Paul Berry challenged Nichols in the 2012 Democratic primary. He announced intentions to run again last fall and, on the final day of filing for candidates, filed as a Republican, saying that the state Democratic party stacked the deck against his campaign, and he saw no point in paying the $50 candidate fee to a party that would not support him.
“Why would I want to contribute to a party and pay money to a party that is going to be used in attacks against me?” Berry said. “They won’t give primary challengers access to the voter database, and they have an incumbent protection fund to keep those in office there.”
Berry said the party’s financial support of incumbents and the refusal to give all candidates access to voter information are the reasons it has failed to recruit top candidates. He said the primary process should be free of financial interference from the state party.
“In a year with historically low filing for state rep offices, is it really the best policy to tell a fellow dues-paying Democrat that he shouldn’t run?” Berry said. “I didn’t leave the Democratic party. They left me.”
Roy Temple, Chair of the Missouri Democratic Party, said that the Democratic party tended to support incumbents in general, but there was no dedicated “incumbent protection fund.”
“I’d love to know where this bank account or fund is where we have all this money for incumbents, I’d love to know where it is,” Temple said.
Berry also said the legislative black caucus dropped support for a bill he’d been lobbying and cited his challenge of Nichols as the reason why. Sen. Jamilah Nasheed, D-St. Louis, said she committed to give Berry an opportunity to present his bill to the caucus before she stepped down from her chairmanship earlier this spring. After she stepped down, the meeting never took place.
“I hope it’s not true that the black caucus told him to drop his challenge, because that would be appalling to me,” Nasheed said. “We need to be supporting more black lawmakers regardless of party and bringing more minorities into this body. We shouldn’t put being Democrat before being black.”
Berry claims that after the black caucus pledged to support his bill that he was told by Rep. Michael Butler, D-St. Louis, that the support would only come if he dropped his primary challenge. Butler says Berry has mischaracterized his statements.
“I was speaking to him as a member of the House Democrat Victory Committee and as Rep. Michael Butler,” Butler said. “I didn’t speak on behalf of the caucus, I didn’t intend for him to think I was speaking for the caucus and I even told him it would be up to the chairman to decide these things.

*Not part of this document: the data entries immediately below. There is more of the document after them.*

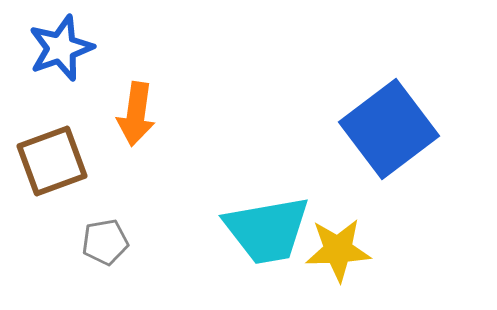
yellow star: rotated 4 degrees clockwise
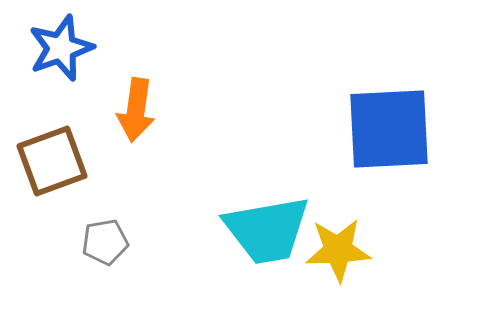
orange arrow: moved 4 px up
blue square: rotated 34 degrees clockwise
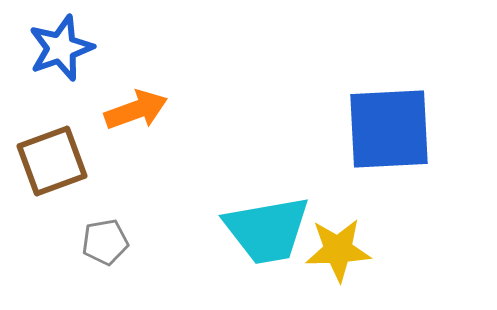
orange arrow: rotated 118 degrees counterclockwise
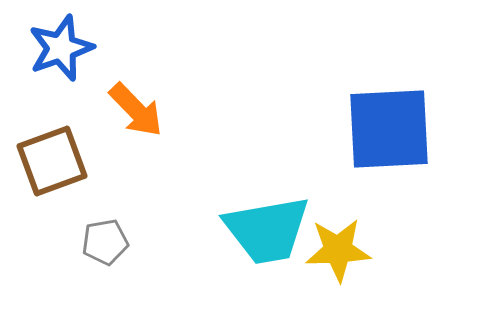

I just told him that while I personally liked the bill, I didn’t think I could support it if he was challenging one of my colleagues.”
Butler says he personally supports Berry’s bill, but he advised Berry that it would be difficult to pass a bill while actively challenging a sitting Democrat. Butler asserted that he intended it to be friendly advice, not an ultimatum.
“I told him, ‘which do you want, to pass a bill or get elected?’” Butler said. “I advised him that I thought it would be hard to get bill support if he’s running a challenge against an incumbent. But I never told him the caucus wouldn’t support it, or that he shouldn’t run against her.”
Berry says Butler is lying.
“He told me he was speaking for the caucus, I think he’s just switching hats now because he isn’t supporting my bill,” Berry said.
Butler countered that Berry simply misunderstood his intention.
“I think it’s a good idea, I personally support it, but as a Democrat I do support my fellow members, and I think it’s hard to get the party to support a bill while also running against someone, but I never spoke on behalf of the caucus, I never said what the black caucus would or wouldn’t do.”
Berry, after feeling snubbed by both the black caucus as well as the state party, says he was embraced by Republican party members and has begun pitching his bill, the Missouri Safe Streets Act, to Republican lawmakers. Berry says he now feels that Republicans are more equipped to address the issue.
“I don’t know what my race with Mary has to do with a bill that would help lots of black citizens,” Berry said. “I feel like that should be a separate issue, and I feel like if the Republican party is going to listen to this issue and potentially help me fix this problem, then that’s where my support is.”
Berry has an uphill battle running in a district that is 57 percent Democratic, but says he feels that he can draw much of the Democratic vote. Butler, who added that Berry was “a very smart man,” said he felt some of Berry’s actions were personally motivated.
“He has it out for Mary,” Butler said. “He has it out to beat her, he’s suing her from the last election, he doesn’t like her, and I think that’s driving a lot of his actions.”